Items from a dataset
====

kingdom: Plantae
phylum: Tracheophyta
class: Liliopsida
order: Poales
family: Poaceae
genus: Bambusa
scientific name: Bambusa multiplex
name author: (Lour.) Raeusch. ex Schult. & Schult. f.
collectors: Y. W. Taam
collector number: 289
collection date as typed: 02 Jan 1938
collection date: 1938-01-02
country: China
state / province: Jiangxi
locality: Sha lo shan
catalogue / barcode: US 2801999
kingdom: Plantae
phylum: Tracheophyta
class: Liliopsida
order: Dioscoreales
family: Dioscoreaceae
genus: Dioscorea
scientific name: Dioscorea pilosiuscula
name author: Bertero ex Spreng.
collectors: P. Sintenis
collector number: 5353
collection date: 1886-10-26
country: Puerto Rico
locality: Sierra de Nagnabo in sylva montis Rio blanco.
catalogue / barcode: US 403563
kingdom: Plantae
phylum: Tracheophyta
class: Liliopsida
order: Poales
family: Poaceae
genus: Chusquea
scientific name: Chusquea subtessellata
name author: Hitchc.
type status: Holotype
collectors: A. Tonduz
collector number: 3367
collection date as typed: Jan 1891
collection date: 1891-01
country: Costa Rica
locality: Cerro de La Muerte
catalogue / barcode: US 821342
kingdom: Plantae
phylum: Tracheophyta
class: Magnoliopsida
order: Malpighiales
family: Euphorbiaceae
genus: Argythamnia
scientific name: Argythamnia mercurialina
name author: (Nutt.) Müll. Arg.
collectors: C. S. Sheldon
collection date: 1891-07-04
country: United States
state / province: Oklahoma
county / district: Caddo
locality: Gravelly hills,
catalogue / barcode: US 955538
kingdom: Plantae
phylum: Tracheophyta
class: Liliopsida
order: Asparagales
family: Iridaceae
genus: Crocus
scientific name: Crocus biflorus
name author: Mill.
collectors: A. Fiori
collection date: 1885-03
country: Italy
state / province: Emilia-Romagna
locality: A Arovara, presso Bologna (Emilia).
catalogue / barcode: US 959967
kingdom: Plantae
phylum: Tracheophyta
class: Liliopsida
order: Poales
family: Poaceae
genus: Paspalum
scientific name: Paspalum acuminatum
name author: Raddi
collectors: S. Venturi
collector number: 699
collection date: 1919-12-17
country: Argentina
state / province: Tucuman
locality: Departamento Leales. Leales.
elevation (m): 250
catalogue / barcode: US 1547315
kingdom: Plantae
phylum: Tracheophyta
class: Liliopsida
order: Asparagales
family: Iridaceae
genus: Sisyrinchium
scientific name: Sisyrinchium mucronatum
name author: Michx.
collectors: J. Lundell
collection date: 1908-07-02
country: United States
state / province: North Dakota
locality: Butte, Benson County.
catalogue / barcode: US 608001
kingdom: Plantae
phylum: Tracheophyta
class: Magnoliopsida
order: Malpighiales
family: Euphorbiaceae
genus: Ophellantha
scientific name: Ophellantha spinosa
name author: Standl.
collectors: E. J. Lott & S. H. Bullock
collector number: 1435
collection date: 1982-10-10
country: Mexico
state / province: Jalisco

====

#### [Objective]
Write out all of the rows above again, line by line, without changing anything.

#### [Exercise solution]
kingdom: Plantae
phylum: Tracheophyta
class: Liliopsida
order: Poales
family: Poaceae
genus: Bambusa
scientific name: Bambusa multiplex
name author: (Lour.) Raeusch. ex Schult. & Schult. f.
collectors: Y. W. Taam
collector number: 289
collection date as typed: 02 Jan 1938
collection date: 1938-01-02
country: China
state / province: Jiangxi
locality: Sha lo shan
catalogue / barcode: US 2801999
kingdom: Plantae
phylum: Tracheophyta
class: Liliopsida
order: Dioscoreales
family: Dioscoreaceae
genus: Dioscorea
scientific name: Dioscorea pilosiuscula
name author: Bertero ex Spreng.
collectors: P. Sintenis
collector number: 5353
collection date: 1886-10-26
country: Puerto Rico
locality: Sierra de Nagnabo in sylva montis Rio blanco.
catalogue / barcode: US 403563
kingdom: Plantae
phylum: Tracheophyta
class: Liliopsida
order: Poales
family: Poaceae
genus: Chusquea
scientific name: Chusquea subtessellata
name author: Hitchc.
type status: Holotype
collectors: A. Tonduz
collector number: 3367
collection date as typed: Jan 1891
collection date: 1891-01
country: Costa Rica
locality: Cerro de La Muerte
catalogue / barcode: US 821342
kingdom: Plantae
phylum: Tracheophyta
class: Magnoliopsida
order: Malpighiales
family: Euphorbiaceae
genus: Argythamnia
scientific name: Argythamnia mercurialina
name author: (Nutt.) Müll. Arg.
collectors: C. S. Sheldon
collection date: 1891-07-04
country: United States
state / province: Oklahoma
county / district: Caddo
locality: Gravelly hills,
catalogue / barcode: US 955538
kingdom: Plantae
phylum: Tracheophyta
class: Liliopsida
order: Asparagales
family: Iridaceae
genus: Crocus
scientific name: Crocus biflorus
name author: Mill.
collectors: A. Fiori
collection date: 1885-03
country: Italy
state / province: Emilia-Romagna
locality: A Arovara, presso Bologna (Emilia).
catalogue / barcode: US 959967
kingdom: Plantae
phylum: Tracheophyta
class: Liliopsida
order: Poales
family: Poaceae
genus: Paspalum
scientific name: Paspalum acuminatum
name author: Raddi
collectors: S. Venturi
collector number: 699
collection date: 1919-12-17
country: Argentina
state / province: Tucuman
locality: Departamento Leales. Leales.
elevation (m): 250
catalogue / barcode: US 1547315
kingdom: Plantae
phylum: Tracheophyta
class: Liliopsida
order: Asparagales
family: Iridaceae
genus: Sisyrinchium
scientific name: Sisyrinchium mucronatum
name author: Michx.
collectors: J. Lundell
collection date: 1908-07-02
country: United States
state / province: North Dakota
locality: Butte, Benson County.
catalogue / barcode: US 608001
kingdom: Plantae
phylum: Tracheophyta
class: Magnoliopsida
order: Malpighiales
family: Euphorbiaceae
genus: Ophellantha
scientific name: Ophellantha spinosa
name author: Standl.
collectors: E. J. Lott & S. H. Bullock
collector number: 1435
collection date: 1982-10-10
country: Mexico
state / province: Jalisco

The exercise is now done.